Excerpted passage:
== Segment start ==

Tuesday Oct 13 – Awoke to clear dawn, and French toast with Cajun bacon (yum). Rick’s blue tub mysteriously missing but soon discovered. What could have happened? It was 25 yards away in the brush without Tupperware and two dozen ginger snaps (oh, the loss), one bag of caramel corn, a box of raisins, and a bottle of Maalox. Could only be an overnight black bear now satiated but constipated. Hmm. Decision? Place food in vehicles and keep very large knives next to sleeping bags from now on. Nick and Rick have cots (can you believe it) so they will never be bothered by bears. Jerry, Jon, and Pat decided to climb 6684 ft. Mount Mitchell and be picked up at the top. Pat hit forehead on low branch, receiving “stinger” neck and dead arms, before dropping water bottle over cliff. Pasties for lunch on the mountain. Finally summited Mount Mitchell, exhausted, to discover parking lot full of cars and curious visitors. Back at base, Nick flew Quadra-copter-don’t-call-it-a-drone from campsite launching pad with overhead videos of surrounding mountains. Totally unflappable Stanley the Southern campground-keeper, that no one could understand, stopped to say hello and was amazed at the sight. We think. Hot free showers, woo hoo. Grilled Salmon with strawberry, pineapple, orange, lime juice/zest salsa, and Cline Old Vintage Zin and Raymond Hill Chard. Midnight hoot owl screeching (maybe bobcat) but no bears TG. Held knives closer. Sometime overnight, insane ghost chipmunk invaded Jerry’s truck bed and began eating a favorite wool sweater. Pat discovered something had invaded his van’s arm-rest cubbyhole and made a nest of seat fabric and twigs. What IS it with these crazy animals?

== Segment end ==

The data:
== Segment start ==

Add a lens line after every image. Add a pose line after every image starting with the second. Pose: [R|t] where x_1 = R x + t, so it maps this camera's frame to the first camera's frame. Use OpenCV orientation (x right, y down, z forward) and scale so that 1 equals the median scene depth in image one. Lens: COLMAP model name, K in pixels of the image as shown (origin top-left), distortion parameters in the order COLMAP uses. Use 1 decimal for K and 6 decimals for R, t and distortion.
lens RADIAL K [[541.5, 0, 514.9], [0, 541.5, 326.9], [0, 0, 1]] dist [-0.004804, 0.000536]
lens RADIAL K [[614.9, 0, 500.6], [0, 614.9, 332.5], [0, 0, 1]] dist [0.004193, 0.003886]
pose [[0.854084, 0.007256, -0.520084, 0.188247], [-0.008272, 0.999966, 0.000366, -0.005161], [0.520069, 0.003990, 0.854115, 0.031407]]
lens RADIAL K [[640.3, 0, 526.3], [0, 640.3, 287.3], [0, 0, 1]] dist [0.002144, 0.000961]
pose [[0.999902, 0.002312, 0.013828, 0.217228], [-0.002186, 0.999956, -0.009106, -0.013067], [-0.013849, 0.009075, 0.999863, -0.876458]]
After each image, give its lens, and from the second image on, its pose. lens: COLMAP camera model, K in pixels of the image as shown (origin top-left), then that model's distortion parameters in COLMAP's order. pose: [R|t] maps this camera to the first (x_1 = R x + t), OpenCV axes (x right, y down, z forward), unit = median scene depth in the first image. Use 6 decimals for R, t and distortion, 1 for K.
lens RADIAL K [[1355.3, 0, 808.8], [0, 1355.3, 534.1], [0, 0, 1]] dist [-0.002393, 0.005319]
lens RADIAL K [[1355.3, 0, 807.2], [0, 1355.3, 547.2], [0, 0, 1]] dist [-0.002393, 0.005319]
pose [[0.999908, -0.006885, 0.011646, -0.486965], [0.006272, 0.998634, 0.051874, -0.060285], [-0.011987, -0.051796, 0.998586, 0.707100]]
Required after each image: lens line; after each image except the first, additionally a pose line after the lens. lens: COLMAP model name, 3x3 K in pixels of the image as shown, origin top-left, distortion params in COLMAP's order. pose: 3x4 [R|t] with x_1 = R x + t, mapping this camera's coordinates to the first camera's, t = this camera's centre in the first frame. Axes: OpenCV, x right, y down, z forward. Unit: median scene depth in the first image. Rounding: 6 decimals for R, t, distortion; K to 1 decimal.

== Segment end ==

Tasks:
1 - In the camping journal entry, what did Pat drop over a cliff on the climb up Mount Mitchell?
2 - Extend the camping journal entry, picking up after its final sentence.

Responses:
1 - A water bottle.

2 -
Wednesday Oct 14 – French toast and bacon breakfast before Jerry and Reed tackled Green Knob, while Nick, Rick, John, and Pat tackled Biltmore estate and early wine tasting. Another cocktail hour by a real campfire (friggin’ firewood more expensive than ever) before dinner of Rogers City smoked pork chops, stewed tomatoes, quartered potatoes, and Plum Mkt Russian Valley MacMurray 2013 Pinot Noir with lots of appreciated John belching. Overnight temps in mid-40’s made midnight runs a challenge.

Thursday Oct 15 – Pancake and Cajun bacon breakfast, before Lower Toe River group hike. Pat relates, the “critter” that shredded Jerry’s sweater and ate various foods in van came back to Michigan. The little bugger ate an apple Tuesday night. After multiple times to let him out (window open and doors open all day and night twice), finally got him on stick’em mouse trap w/ seed mix; a field mouse, not a chippy-munk.” Thursday’s 5-year-old freeze-dried chicken and rice lunch wasn’t bad. Relaxing afternoon with showers and doctored-Cincinnati chili (mit bacon) dinner and Sangiovese wine. Packing up for early departure, had a flawless black night and Milky Way casting shadows. Fell asleep laughing insanely about the seven cuss words. No bears, TG.

Friday Oct 16 – Awoke to dark cold and wind. Broke camp and departed 6:15 am. (in da morning). Stopped in Kentucky for lunch and discovered Pat’s and John’s van sides covered with multiple bear paw prints from trying to get in overnight. Inspected inside of van and other vehicles for lurking bears before proceeding. Good weather all week and great time had by all.